I've been looking back through old posts from when Isis was little. I think it's no secret that we really loved the Babywise method and the idea of a consistent routine as we were helping Isis learn to soothe herself to sleep and learn to sleep through the night! I thought I'd give an update as to how this has played out in our lives throughout the last 2 1/2 years!
In 14 Steps to an Easy Baby, I shared several tips that worked really well for us. Of all of these, the idea of consistency and not setting up bad habits worked really well for us! We have been really consistent with Isis throughout her life. We really focus on intentional parenting, whether that's sleep schedules, daily routines, feeding practices, discipline, etc. I want to post more about this later, but as far as sleep and routine stuff goes, it has worked out extremely well as far as our family goes.
Why we used a Routine
Some families don't thrive under a consistent routine. Some families enjoy being on the go fairly regularly and really flexible with their evenings and mornings. After my last couple of years of parenting experience, I think that it is most important to go with what works for you. If that works for you, then it's absolutely what you need to do. But for us, we thrive under a routine. Lewis and I both do really well knowing what to expect from our day and our week. We have no trouble having routines that look about the same every day. I think it helps us both stay calm and focused so that we can best maneuver the natural changes that are going to come with just having a baby or a toddler in the home. Isis' mood and temper can change in a short amount of time, so knowing that the larger perspective of the day is going to stay the same, helps us to feel better about those smaller issues that come up unexpectedly.
How she adjusted as she got older
I posted a lot on Schedules and Sleep Training as well. I feel like this chronicles how I took cues from her to know when to stretch her schedule and when to drop naps and things like that. What I found as Isis got older is that she started to also know what to expect from her day and that it really worked. When she was really able to talk, closer to 18 months or so. She would start to tell me that it was nap time around noon and she would go lay her head on the bottom step, ready to go upstairs. It has rarely been a fight or a struggle to get her to take a nap or to go to bed. She would also tell me when it was time to eat.
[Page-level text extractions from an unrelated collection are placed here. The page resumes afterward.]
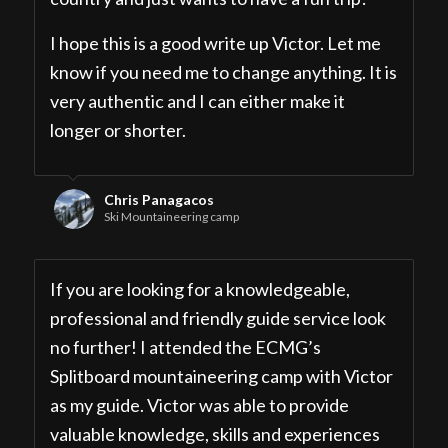
I hope this is a good write up Victor. Let me
know if you need me to change anything. It is
very authentic and I can either make it
longer or shorter.
Chris Panagacos
Ski Mountaineering camp
If you are looking for a knowledgeable,
professional and friendly guide service look
no further! I attended the ECMG’s
Splitboard mountaineering camp with Victor
as my guide. Victor was able to provide
valuable knowledge, skills and experiences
I think a lot of the stuff about the routines has to do with metabolism. It's similar to us as adults. If we are having trouble sleeping at night, do any research at all or talk to your doctor and you'll find that they suggest that you start to go to bed about the same time every night and you try to get up about the same time each morning so that you train your metabolism and your internal clock to be ready to sleep about the same time every day. At school during the school year, I would eat breakfast & lunch about the same time every day and you start to find in the summer that you're still getting hungry around that schedule because your metabolism adjusts to it. It's the same for kids in my opinion. I think Isis' body just got used to that routine.
Dealing with Changes
A lot of people may ask or argue that being that structured can make it difficult to adjust to changes in your schedule, but I've actually found the opposite to be true. Because we have been so consistent, Isis knows that we'll get back to that even if we have to be off for a day or two. For example, if we go to lunch later than normal and she's off by like an hour or so for her nap one day, she knows that the nap is coming and she is pretty adaptable and okay with waiting because she knows what to expect from me. She knows that even if we're pushing something back a little that it's still coming. It's almost like she just knows to trust us now because we've been so consistent.
What about baby #2?
Now, I am in no way saying that this is the only way to parent or the only way to set up your day or your routine. I have friends that have not used a schedule or routine and they are just as happy with the outcome of their decisions because it is what works for their families. I'm just saying that with all my posts and my focus on it in the past, it was time to share an update. In my experience, if you were to choose this method, it would absolutely work! My next child will be different and I know that. Personalities are different, my schedule is different than it was then, I'll have 2 rather than 1, etc. But I found that it was easy to learn how to read Isis' cues and I'll be able to do the same thing with this next baby. That means that the new baby's routine each day may look a little different than Isis' did. Maybe she'll be a 10 hour a night sleeper rather than the 12 hour a night sleeper that Isis was. Maybe I'll have to adjust things for her specific needs and temperament, but I will still focus on being consistent and routined because that is what works for my family.
You can probably expect that I'll be sharing my experiences this time as well!